Adventure Series: Part I
Travis offers a sentimental look back at some of adventure gaming's most memorable gems on the PC.
Article by Travis Fahs (Email)
September 30th 2005, 09:00AM
Around the time Leisure Suit Larry was release, LucasArts burst onto the scene with an Adventure called Maniac Mansion. Maniac Mansion revolutionized the genre by adding a point and click interface. This allowed for sentence-based input without the need for typing, and streamlined a lot of trial and error out of the equation. It was also, as far as I know, the first adventure game that allowed you to switch between 3 characters at will, could be used to solve some of the game's puzzles. It was a breakthrough title and it marked LucasArts' arrival as the giant that would rival Sierra in the adventure gaming world until the genres eventual decline. Maniac Mansion also spawned a brilliant sequel, headed by Tim Schaeffer, called Day of the Tentacle.
The Monkey Island series would become LucasArts flagship adventure gaming series.
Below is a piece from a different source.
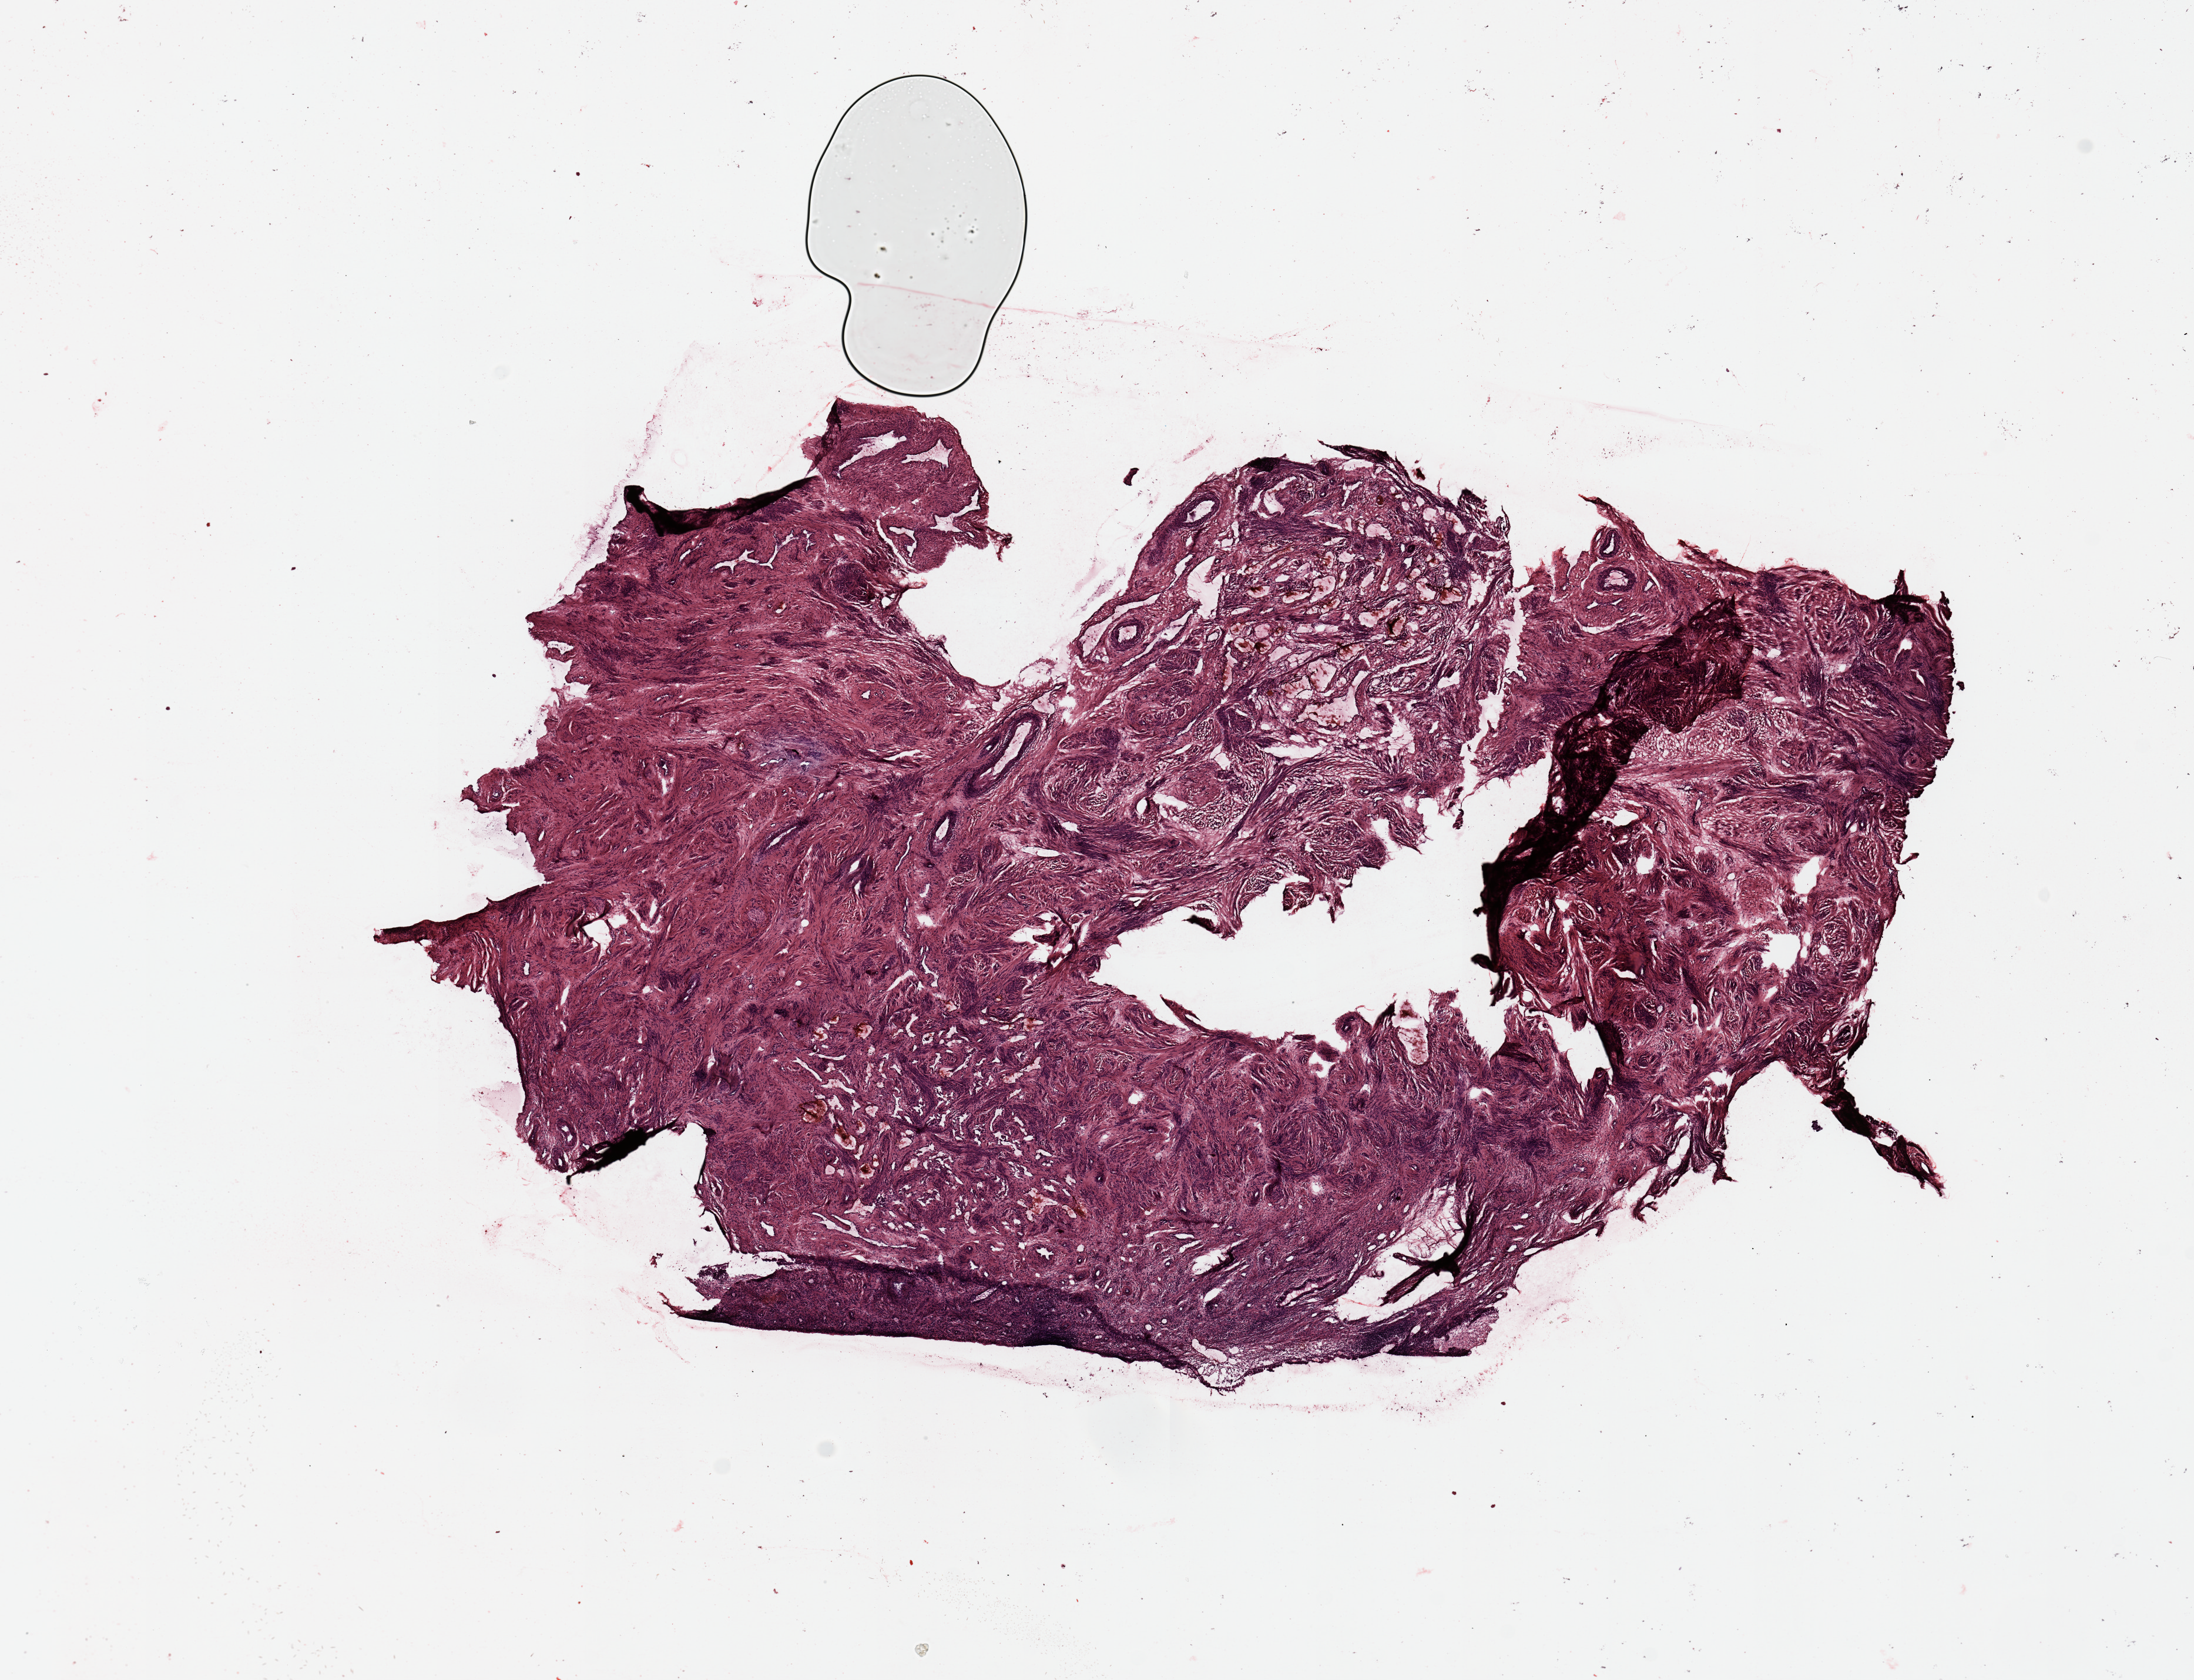
Whole-slide histology image, Hematoxylin and eosin (H&E) stained — shown as a low-resolution overview of the whole scanned area (about 14.8 x 11.3 mm). Uterus, normal (non-tumour) tissue. Patient: female, age 62 years.
* this section: normal (non-tumour) tissue from the same patient
* patient diagnosis: Endometrioid adenocarcinoma, NOS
In classic comedic adventure form it told the story of a bumbling anti-hero by the name of Guybrush Threepwood, in search of adventure and riches, in a send up of Treasure Island. I don't know that the Monkey Island series ever pushed the genre into uncharted waters, but it remained one of its biggest success stories. The last title in the series was a moderate success, but apparently not enough to please LucasArts, and the series seems to be on indefinite hold for the time being.
Sam and Max Hit the Road
LucasArts may have peaked with the 1993 release of Sam and Max Hit the Road. Sam and Max was based on an underground comic book by Steve Purcell (who uncoincidentally was working at LucasArts' adventure division on such titles as the Monkey Island series). Sam and Max's universe was difficult to describe. It told the tale of an anthropomorphic rabbit and dog in what vaguely resembled a parody of a cop drama like Dragnet. Steve took the helm and his unique and twisted humor and vision clicked with audiences everywhere. It was also (along with Day of the Tentacle) among LucasArts first "talkie" adventures with a CD-ROM version featuring voice for all the game's dialogue, with some very funny voice acting. Sam and Max maintain a cult following to this day and spawned a Saturday morning cartoon series, as well as 2 sequels which were cancelled before their release. Telltale Games has recently announced their partnership with Purcell to revive the beloved rabbit and dog duo.
Under a Killing Moon
In 1994, dark horse Access Software made a major breakthrough with the 1994 release of Under a Killing Moon. Although it was the third game in the sci-fi film noir series featuring Tex Murphy, it was in many ways a rebirth. Under a Killing Moon pushed the technological envelope for sure. Released on a whopping 4 CDs, Moon came packed with voice, FMV, as well as stunning, high-resolution, texture-mapped, real-time 3D environments that could be freely explored. It also used these new tools to create an immersive storytelling experience that surpassed all other attempts at "interactive cinema." While still maintaining the series trademark sense of humor, Moon managed to be a gripping mystery story as well. Tex Murphy would find himself in 2 more adventures; 1996's masterpiece, "The Pandora Directive", and the problematic 1998 pseudo-remake "Overseer", which was the first game to be released on DVD-ROM. After Access software was bought by Microsoft, there has been little support for a sequel, but the series' creators remain devoted to their fan base, and there is still a desire to continue Tex's adventures.